Firms in the Am Law 50 with the highest RPL overall last year were Wachtell, Lipton, Rosen & Katz, (No. 50) with $4.47 million in revenue per lawyer; Sullivan & Cromwell (No. 25) and Ropes & Gray (No. 7) with $2.33 million; Kirkland & Ellis (No. 1) with $2.3 million and Cravath, Swaine & Moore (No. 49) with about $2.25 million.
Practice Mix
The elite firms aren’t purely transactional. There are some litigation-heavy firms in the mix, Burman said. But they’re generally more focused on capital markets and private equity, relative to the rest of the top 50, which are generally more focused on strategic relationships with companies. Burman said these firms tend to have relationships with private equity giants, like BlackRock or Ares, for example.
“Name your private equity player—whoever has those relationships,” he said, adding that a firm with a more balanced practice mix “typically has more strategic relationships with corporations, and those just have not been as active as the private equity players, and that’s where the demand has been aggregating.”
The top 50, sans this group of elite, high-profit firms, has underperformed the rest of the cohorts for the last two or three years, noted Les Starck, another senior consultant for Wells Fargo's legal group. “That’s becoming a trend,” he said last week.
Burman said he wouldn’t be surprised if part of the reason the Second 50 and Second Hundred have done better than that group is because the top 50 are raising billing rates so significantly.
That group, minus the elite firms, are “a little bit too reliant, I would say, on rate growth relative to demand growth,” he said. And “there’s definitely going to be some percentage of clients that are going to look for a Second 50 or someone else to do comparable work and are not willing to pay the price.”
But he added that he thinks the bigger impact is the lateral market, with the elite firms taking demand directly from the rest of the top 50. He noted that it’s only accelerated since the pandemic.
Lateral activity is broadly up this year, with more and higher-earning partners on the move than in previous years.
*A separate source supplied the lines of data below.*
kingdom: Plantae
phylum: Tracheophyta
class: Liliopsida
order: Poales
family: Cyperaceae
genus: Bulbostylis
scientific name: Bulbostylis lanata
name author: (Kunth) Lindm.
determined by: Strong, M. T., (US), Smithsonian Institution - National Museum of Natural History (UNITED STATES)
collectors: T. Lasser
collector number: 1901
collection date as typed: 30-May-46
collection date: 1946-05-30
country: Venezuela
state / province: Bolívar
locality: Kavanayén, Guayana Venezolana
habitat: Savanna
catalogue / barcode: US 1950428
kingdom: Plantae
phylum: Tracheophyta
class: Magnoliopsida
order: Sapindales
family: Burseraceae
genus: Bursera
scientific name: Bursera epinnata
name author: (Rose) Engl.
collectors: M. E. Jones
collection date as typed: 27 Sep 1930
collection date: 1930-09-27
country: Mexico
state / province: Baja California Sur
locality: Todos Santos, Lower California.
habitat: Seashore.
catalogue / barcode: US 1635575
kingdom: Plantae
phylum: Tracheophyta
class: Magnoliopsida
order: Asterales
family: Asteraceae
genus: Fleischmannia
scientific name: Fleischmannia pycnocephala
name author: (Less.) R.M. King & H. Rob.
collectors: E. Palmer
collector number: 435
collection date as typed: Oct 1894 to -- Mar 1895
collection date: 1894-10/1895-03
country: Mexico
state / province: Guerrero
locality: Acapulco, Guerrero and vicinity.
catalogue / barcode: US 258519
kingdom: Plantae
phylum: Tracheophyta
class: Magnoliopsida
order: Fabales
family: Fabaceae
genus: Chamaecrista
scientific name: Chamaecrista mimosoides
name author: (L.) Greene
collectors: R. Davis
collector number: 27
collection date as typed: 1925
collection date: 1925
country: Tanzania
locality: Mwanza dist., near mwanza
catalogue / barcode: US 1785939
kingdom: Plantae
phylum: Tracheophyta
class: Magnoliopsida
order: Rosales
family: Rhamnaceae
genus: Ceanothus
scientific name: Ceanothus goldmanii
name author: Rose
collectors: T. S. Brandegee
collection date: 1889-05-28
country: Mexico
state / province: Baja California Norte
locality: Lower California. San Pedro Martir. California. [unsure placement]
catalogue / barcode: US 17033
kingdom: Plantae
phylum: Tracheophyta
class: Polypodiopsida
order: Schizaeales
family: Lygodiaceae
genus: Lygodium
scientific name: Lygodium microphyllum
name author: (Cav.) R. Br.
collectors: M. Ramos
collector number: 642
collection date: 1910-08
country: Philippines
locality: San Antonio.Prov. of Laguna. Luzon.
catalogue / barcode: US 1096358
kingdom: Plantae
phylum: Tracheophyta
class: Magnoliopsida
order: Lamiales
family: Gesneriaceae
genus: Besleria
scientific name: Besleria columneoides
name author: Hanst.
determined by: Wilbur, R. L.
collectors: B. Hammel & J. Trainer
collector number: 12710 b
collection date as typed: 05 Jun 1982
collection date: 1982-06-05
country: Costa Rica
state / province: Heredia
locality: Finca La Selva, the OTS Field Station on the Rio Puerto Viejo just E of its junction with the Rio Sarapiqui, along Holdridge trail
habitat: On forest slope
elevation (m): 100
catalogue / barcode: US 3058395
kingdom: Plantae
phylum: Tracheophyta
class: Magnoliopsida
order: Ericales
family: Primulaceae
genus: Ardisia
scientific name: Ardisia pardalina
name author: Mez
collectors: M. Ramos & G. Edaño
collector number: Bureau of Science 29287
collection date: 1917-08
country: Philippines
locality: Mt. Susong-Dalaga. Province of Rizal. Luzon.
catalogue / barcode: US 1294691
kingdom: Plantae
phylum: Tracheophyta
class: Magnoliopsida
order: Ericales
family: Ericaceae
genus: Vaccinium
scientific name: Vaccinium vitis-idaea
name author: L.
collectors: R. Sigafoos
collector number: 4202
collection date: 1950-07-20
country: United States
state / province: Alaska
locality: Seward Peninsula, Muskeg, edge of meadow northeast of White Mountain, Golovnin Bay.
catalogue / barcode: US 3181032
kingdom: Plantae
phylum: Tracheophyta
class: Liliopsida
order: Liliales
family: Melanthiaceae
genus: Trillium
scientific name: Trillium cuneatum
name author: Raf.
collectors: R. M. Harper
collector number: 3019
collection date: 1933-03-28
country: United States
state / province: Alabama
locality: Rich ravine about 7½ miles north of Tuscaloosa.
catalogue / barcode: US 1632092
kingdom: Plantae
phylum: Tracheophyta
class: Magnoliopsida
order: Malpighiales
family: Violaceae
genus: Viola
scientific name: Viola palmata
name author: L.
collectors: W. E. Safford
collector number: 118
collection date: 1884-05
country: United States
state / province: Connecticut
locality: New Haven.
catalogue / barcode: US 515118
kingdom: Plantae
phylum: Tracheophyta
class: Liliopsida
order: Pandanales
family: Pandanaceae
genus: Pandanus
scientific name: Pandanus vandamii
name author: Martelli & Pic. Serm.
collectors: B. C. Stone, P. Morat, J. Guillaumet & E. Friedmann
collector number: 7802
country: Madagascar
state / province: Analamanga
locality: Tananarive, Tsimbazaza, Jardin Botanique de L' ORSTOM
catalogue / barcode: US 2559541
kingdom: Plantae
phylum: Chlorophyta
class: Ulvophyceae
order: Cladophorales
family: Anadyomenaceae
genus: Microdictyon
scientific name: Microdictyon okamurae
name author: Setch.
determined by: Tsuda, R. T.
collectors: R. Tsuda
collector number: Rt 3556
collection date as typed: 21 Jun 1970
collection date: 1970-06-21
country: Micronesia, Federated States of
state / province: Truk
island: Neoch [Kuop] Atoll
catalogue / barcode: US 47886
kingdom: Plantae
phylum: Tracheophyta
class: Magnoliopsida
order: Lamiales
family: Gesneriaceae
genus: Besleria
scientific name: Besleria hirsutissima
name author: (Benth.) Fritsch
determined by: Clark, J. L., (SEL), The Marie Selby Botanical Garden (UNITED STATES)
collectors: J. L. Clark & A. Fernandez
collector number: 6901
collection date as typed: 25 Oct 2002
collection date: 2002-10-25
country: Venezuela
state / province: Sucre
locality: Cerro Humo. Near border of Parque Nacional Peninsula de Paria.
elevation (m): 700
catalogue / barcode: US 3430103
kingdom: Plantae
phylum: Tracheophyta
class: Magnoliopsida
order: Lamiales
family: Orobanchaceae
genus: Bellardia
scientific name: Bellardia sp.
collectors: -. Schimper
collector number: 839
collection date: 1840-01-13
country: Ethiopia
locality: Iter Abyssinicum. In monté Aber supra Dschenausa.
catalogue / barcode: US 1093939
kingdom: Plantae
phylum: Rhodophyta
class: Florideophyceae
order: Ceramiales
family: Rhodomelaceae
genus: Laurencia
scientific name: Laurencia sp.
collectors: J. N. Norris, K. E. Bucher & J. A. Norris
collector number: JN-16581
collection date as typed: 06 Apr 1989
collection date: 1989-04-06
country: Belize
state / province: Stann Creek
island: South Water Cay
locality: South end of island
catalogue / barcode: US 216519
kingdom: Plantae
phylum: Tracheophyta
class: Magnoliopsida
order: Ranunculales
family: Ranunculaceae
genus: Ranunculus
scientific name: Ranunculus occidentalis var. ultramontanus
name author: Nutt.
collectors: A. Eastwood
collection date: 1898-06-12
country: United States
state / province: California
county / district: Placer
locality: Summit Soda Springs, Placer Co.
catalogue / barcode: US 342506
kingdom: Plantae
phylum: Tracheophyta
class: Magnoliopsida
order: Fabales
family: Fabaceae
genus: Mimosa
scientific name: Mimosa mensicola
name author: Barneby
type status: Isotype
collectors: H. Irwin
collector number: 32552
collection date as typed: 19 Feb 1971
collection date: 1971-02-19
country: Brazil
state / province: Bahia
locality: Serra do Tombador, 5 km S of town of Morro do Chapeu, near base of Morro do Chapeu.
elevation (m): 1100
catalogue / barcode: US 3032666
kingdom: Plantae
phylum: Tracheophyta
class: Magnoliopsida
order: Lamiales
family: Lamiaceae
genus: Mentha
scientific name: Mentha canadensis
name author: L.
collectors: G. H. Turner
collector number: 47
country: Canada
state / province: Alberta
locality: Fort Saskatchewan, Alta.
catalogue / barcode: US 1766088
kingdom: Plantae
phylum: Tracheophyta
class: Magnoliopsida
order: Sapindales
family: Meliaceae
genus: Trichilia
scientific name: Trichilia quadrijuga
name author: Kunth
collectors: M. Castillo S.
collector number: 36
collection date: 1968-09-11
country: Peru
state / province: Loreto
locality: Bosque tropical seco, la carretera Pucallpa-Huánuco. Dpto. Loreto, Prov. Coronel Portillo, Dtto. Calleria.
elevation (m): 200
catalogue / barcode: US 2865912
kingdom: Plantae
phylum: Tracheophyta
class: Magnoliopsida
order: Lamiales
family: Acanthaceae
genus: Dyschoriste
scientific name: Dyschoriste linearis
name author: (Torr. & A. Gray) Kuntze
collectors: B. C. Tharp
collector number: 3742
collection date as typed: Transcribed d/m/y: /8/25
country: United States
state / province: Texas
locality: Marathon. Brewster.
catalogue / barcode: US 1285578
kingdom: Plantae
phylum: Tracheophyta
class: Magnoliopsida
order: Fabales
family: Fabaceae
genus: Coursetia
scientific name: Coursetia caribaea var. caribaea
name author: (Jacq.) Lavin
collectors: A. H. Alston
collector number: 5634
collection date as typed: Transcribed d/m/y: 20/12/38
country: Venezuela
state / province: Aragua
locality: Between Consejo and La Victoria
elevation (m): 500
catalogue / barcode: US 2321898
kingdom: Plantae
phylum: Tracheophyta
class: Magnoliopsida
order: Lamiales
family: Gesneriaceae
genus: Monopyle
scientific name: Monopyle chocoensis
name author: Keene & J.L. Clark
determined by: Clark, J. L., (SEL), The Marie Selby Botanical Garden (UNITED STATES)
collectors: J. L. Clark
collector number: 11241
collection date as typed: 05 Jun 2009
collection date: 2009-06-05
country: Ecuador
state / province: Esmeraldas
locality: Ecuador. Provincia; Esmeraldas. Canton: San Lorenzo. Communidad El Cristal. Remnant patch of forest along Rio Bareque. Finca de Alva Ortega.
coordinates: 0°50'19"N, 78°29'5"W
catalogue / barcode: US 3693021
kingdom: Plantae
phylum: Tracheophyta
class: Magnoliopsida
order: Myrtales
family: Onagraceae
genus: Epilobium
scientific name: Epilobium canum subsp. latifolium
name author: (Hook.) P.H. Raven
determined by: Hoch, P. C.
Among the top lateral moves this year are
David Marriott’s move
to Latham & Watkins from Cravath, Swaine & Moore;
Brian Hamilton’s move
from Sullivan & Cromwell to Willkie, Farr & Gallagher; and Ali Brown, Kristen Fournier and Kim Bueno moving from Skadden, Arps, Slate, Meagher & Flom and King & Spalding to Kirkland & Ellis.
“The highest-profit firms are using their wallets and their success to then target the better-performing and higher-generating partners from that next group of firms,” Burman said, speaking generally on the legal market. “Essentially, in some sense, they’re buying the demand from the ones who have it but don’t have sufficient profitability to pay those people. So the demand is getting aggregated to the people with the deep pockets.”
Firm leaders have noticed, too. Earlier this fall, Willkie chair Matt Feldman told The American Lawyer that one aspect of the firm’s performance, as well as the performance of the industry writ large, heading into the home stretch of the year, was that there had been “a lot of consolidation of the most sophisticated, bespoke work at the top of the industry.” He noted one outgrowth of that is also the recent spate of law firm merger activity.
“That’s in response to a market-driven direction, and more consolidation of work at the top of the most sophisticated law firms,” he said.